In its first quarter ended May, 2, one that got a lift from home goods-related operations, J.C. Penney Co. recorded a net loss of $167 million or, 55 cents per share, versus a loss of $352 million, or $1.15 a share, in the year-prior period. Comparable store sales gained 3.4% in the quarter year over year.
Net sales were $2.86 billion versus $2.8 billion in the 2014 first quarter. Operating income for the quarter improved 70% over last year’s period, the company asserted, coming in as a loss of $75 million.
The company stated that women’s apparel, men’s and home were the company’s top performing merchandise categories.
In a conference call, as transcribed by SeekingAlpha, Mike Ullman, J.C. Penney’s CEO, called home, a “bright spot,” with furniture a particularly strong segment.
He added, “The new home catalog we launched in March was well received and has helped us to reconnect with lapsed customers and accelerate growth in our online business.

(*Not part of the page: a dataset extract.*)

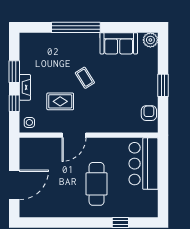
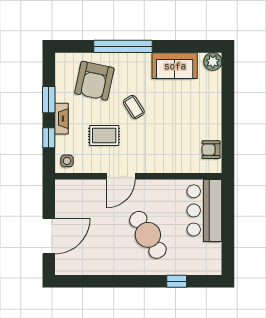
armchair: (52, 56) -> (94, 81), added
window: (163, 85) -> (228, 116), removed
armchair: (149, 113) -> (211, 150), turned -90
cafe table: (97, 184) -> (148, 235), turned -32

Based on the reaction to this first catalog, we plan to release a second home catalog this fall. We have lot of work to do in home but things are heading in the encouraging direction.”
Ullman said J.C. Penney has been working to improve its in-stock position and promotions in home products to keep its momentum moving forward.
Home product sales weren’t only strong in the stores but online as well. Beyond that, said Marvin Ellison, J.C. Penney president, e-commerce selling got a boost from an assortment expansion, back to pre-Ron Johnson levels, and additional capabilities, including ship-to-store.
Ellison pointed out, “An omnichannel customer shops 2.5 times more frequently in a year than a traditional brick-and-mortar customer.”
Sephora inside J.C. Penney, now available in 515 locations, also recorded a strong performance, the company added. All regions experienced sales growth when compared against last year’s quarter with the best performance in the western and central regions of the United States.